** BEGIN Supplied data **

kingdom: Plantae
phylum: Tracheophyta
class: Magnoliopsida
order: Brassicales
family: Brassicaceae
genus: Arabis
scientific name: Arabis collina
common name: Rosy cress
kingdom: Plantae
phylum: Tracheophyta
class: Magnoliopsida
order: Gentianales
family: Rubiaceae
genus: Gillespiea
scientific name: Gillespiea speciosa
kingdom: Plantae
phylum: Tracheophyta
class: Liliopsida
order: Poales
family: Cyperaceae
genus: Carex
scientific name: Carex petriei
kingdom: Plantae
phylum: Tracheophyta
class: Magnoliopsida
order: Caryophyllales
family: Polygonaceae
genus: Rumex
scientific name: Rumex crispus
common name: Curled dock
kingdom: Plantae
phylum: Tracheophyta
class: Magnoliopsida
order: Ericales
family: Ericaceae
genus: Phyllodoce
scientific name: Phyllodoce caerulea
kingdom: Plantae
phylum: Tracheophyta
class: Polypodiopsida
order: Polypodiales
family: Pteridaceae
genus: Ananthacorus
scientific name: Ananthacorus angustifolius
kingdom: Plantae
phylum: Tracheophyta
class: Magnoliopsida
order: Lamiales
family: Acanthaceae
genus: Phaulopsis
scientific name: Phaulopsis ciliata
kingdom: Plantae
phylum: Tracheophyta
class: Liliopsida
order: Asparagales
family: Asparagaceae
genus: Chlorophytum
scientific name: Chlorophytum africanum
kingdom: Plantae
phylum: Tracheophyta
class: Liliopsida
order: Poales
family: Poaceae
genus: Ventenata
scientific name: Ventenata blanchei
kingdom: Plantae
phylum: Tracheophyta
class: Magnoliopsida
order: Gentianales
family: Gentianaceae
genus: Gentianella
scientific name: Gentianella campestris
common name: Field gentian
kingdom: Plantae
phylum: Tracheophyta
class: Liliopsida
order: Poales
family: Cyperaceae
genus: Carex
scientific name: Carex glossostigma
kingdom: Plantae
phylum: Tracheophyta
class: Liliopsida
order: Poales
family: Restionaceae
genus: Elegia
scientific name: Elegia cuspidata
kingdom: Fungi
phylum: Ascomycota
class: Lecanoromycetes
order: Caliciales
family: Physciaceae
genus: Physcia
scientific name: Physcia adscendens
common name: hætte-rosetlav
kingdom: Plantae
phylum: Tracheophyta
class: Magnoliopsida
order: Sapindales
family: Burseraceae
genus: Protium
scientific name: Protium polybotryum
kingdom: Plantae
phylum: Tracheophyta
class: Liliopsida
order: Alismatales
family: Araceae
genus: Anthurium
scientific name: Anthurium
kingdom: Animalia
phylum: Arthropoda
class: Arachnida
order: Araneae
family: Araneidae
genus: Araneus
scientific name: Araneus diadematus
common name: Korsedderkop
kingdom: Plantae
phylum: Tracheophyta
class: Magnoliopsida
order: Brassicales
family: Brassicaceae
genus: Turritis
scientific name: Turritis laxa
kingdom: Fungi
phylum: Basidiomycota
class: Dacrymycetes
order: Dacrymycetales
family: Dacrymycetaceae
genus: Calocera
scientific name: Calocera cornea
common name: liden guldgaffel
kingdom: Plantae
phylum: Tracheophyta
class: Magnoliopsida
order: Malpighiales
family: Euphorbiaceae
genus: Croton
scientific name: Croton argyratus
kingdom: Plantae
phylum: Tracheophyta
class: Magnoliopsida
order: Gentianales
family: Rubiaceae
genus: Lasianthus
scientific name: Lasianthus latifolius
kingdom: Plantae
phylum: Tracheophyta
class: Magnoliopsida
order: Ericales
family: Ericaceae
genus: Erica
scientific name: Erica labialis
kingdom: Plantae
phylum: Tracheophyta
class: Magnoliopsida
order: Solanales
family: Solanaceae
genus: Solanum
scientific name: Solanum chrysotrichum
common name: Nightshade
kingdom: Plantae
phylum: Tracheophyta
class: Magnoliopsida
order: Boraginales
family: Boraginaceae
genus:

** END Supplied data **

▶ _Exercise requirements_:
Count the lines in the entries above that contain the word "common", and give only the number.

▶ _Solution for this exercise_:
7